* _YOUR ASSIGNMENT_
Which lines in the listing contain the word "median", matching uppercase and lowercase? Report each of those lines in full.

Recorded data
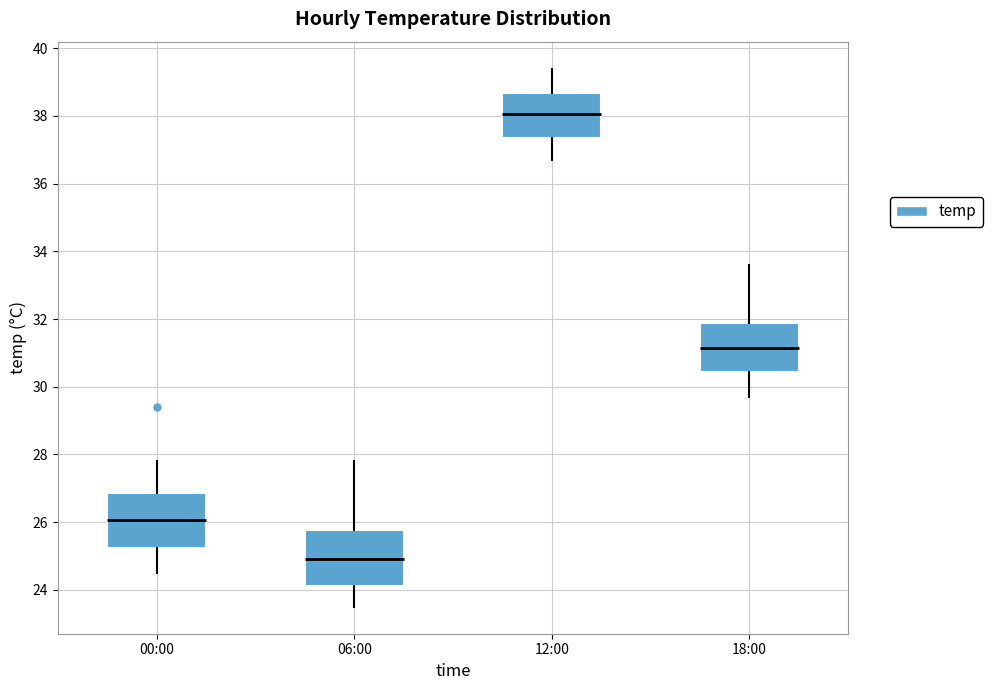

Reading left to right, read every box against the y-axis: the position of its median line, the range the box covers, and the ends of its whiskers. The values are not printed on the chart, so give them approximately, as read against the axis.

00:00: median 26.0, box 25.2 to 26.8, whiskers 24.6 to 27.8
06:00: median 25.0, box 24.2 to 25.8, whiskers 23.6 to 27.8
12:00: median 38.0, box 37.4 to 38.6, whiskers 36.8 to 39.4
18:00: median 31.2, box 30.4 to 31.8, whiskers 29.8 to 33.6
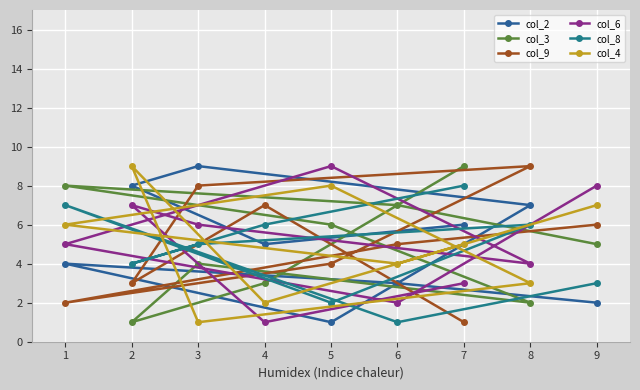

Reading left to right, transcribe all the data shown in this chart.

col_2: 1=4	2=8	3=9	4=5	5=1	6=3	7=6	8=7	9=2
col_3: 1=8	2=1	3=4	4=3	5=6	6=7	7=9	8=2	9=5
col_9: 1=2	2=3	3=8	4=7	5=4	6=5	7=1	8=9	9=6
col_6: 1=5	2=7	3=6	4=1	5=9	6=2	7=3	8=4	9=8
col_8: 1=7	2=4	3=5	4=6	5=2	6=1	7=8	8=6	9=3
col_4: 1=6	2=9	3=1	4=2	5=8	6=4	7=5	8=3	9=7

* _REPLY TO THE TASK_
Reading left to right, read every box against the y-axis: the position of its median line, the range the box covers, and the ends of its whiskers. The values are not printed on the chart, so give them approximately, as read against the axis.
00:00: median 26.0, box 25.2 to 26.8, whiskers 24.6 to 27.8
06:00: median 25.0, box 24.2 to 25.8, whiskers 23.6 to 27.8
12:00: median 38.0, box 37.4 to 38.6, whiskers 36.8 to 39.4
18:00: median 31.2, box 30.4 to 31.8, whiskers 29.8 to 33.6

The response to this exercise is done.